Jusqu'ici on aurait du mal à trouver une différence entre ce discours et celui que tenait tout à l’heure Hartmann. Il y a une différence pourtant et celle-ci se manifeste sur le sujet de la maladie mentale. Mais ici c’est Canguilhem qui a changé. En toute logique il devrait d'abord se demander si la maladie mentale n'est pas faite, elle aussi, d’un rétrécissement, d’une rigidité ou d’un appauvrissement des capacités d'adaptation du sujet au milieu environnant. Or il va poser, à l'inverse ce postulat, que le malade mental, au contraire du malade biologique, est plus riche de possibilités et de normes, que l’homme normal . Il est donc sain, à l’image de la grande santé dont parlait Nietzsche. Pourquoi ce retournement contraire à l’évidence ? Pourquoi après avoir défini la maladie comme un retrécissement des possibilités de vie, voir dans la maladie et la souffrance mentale une vie plus riche ? On voit là que Canguilhem, le philosophe du concept, a le goût du paradoxe et ne résiste pas au poncif simplificateur de l’assimilation de la folie et du génie. Or s’il est vrai que des génies dans leur temps ont pu parfois, moins qu’on n’aime à le croire, apparaître comme des fous, en toute logique conceptuelle on n’a pas le droit d’en inférer que le fou est de facto un génie novateur. (Enfin on peut être à la fois un génie et être malade sans qu’il y ait lien de l’un à l’autre).

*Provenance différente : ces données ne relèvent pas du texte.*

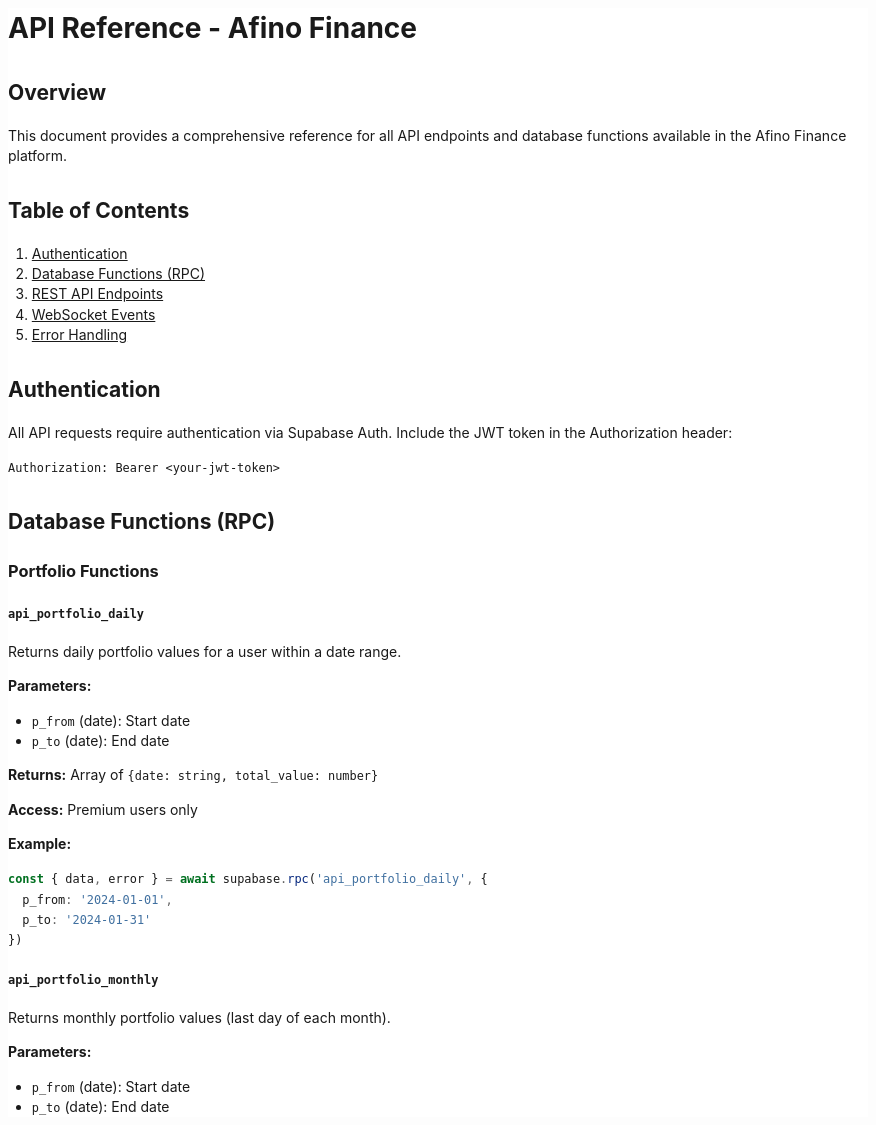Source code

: # API Reference - Afino Finance

## Overview

This document provides a comprehensive reference for all API endpoints and database functions available in the Afino Finance platform.

## Table of Contents

1. [Authentication](#authentication)
2. [Database Functions (RPC)](#database-functions-rpc)
3. [REST API Endpoints](#rest-api-endpoints)
4. [WebSocket Events](#websocket-events)
5. [Error Handling](#error-handling)

## Authentication

All API requests require authentication via Supabase Auth. Include the JWT token in the Authorization header:

```
Authorization: Bearer <your-jwt-token>
```

## Database Functions (RPC)

### Portfolio Functions

#### `api_portfolio_daily`
Returns daily portfolio values for a user within a date range.

**Parameters:**
- `p_from` (date): Start date
- `p_to` (date): End date

**Returns:** Array of `{date: string, total_value: number}`

**Access:** Premium users only

**Example:**
```typescript
const { data, error } = await supabase.rpc('api_portfolio_daily', {
  p_from: '2024-01-01',
  p_to: '2024-01-31'
})
```

#### `api_portfolio_monthly`
Returns monthly portfolio values (last day of each month).

**Parameters:**
- `p_from` (date): Start date
- `p_to` (date): End date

Les philosophes sont les spécialistes de ces jeux de l’esprit. Un aphorisme brillant comme celui-ci ‘«’ ‘ la vraie normalité se moque de la normalité ’», n’est jamais qu’un décalque du sujet classique de baccalauréat ‘«’ ‘ la vraie morale se moque de la morale ’», comme tant d’autres déclinés à l’infini, du moins autant qu’il y a de concepts. Canguilhem n’a pas résisté à un réflexe de professeur. Nous voulons croire qu’il n’avait pas vraiment la prétention de trancher par une pirouette sur le problème grave de la souffrance psychique. Tout ce que voulait Canguilhem dirons-nous, c’est qu’on permette au philosophe d’interroger des concepts peut-être usés à force d’utilisation. On le lui accordera volontiers. Pour en revenir à Hartmann, nous espérons avoir montré qu’il n’a pas une vision étriquée, non réfléchie des normes et de l’adaptation. Pour lui aussi être normal, être adapté, c’est être normatif, comme on l’a vu.

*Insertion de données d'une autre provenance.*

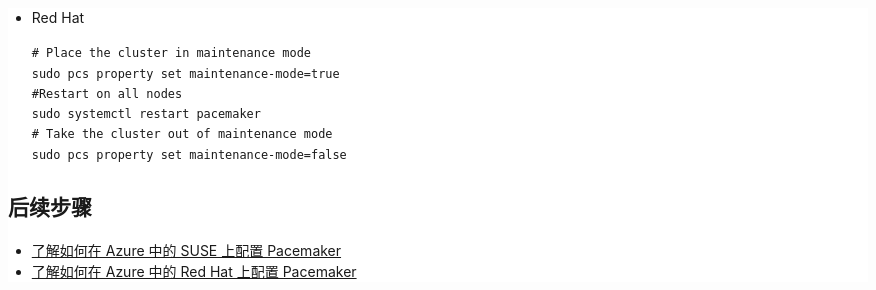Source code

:   - Red Hat  
     ```
     # Place the cluster in maintenance mode
     sudo pcs property set maintenance-mode=true
     #Restart on all nodes
     sudo systemctl restart pacemaker
     # Take the cluster out of maintenance mode
     sudo pcs property set maintenance-mode=false
     ```

## <a name="next-steps"></a>后续步骤

* [了解如何在 Azure 中的 SUSE 上配置 Pacemaker](https://docs.microsoft.com/azure/virtual-machines/workloads/sap/high-availability-guide-suse-pacemaker)
* [了解如何在 Azure 中的 Red Hat 上配置 Pacemaker](https://docs.microsoft.com/azure/virtual-machines/workloads/sap/high-availability-guide-rhel-pacemaker)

Repris en 1965 dans «La connaissance du vivant”, chez Vrin, Paris. La pagination est celle de cette édition.
Il vaudrait mieux parler d'un être « sain » que d'un être » normal », car il est bien évident que la maladie a elle-même ses normes, c'est-à-dire qu’elle suit ses lois. Comme le remarquait déjà Bergson la maladie est aussi normale que la santé au sens des lois de la physiologie.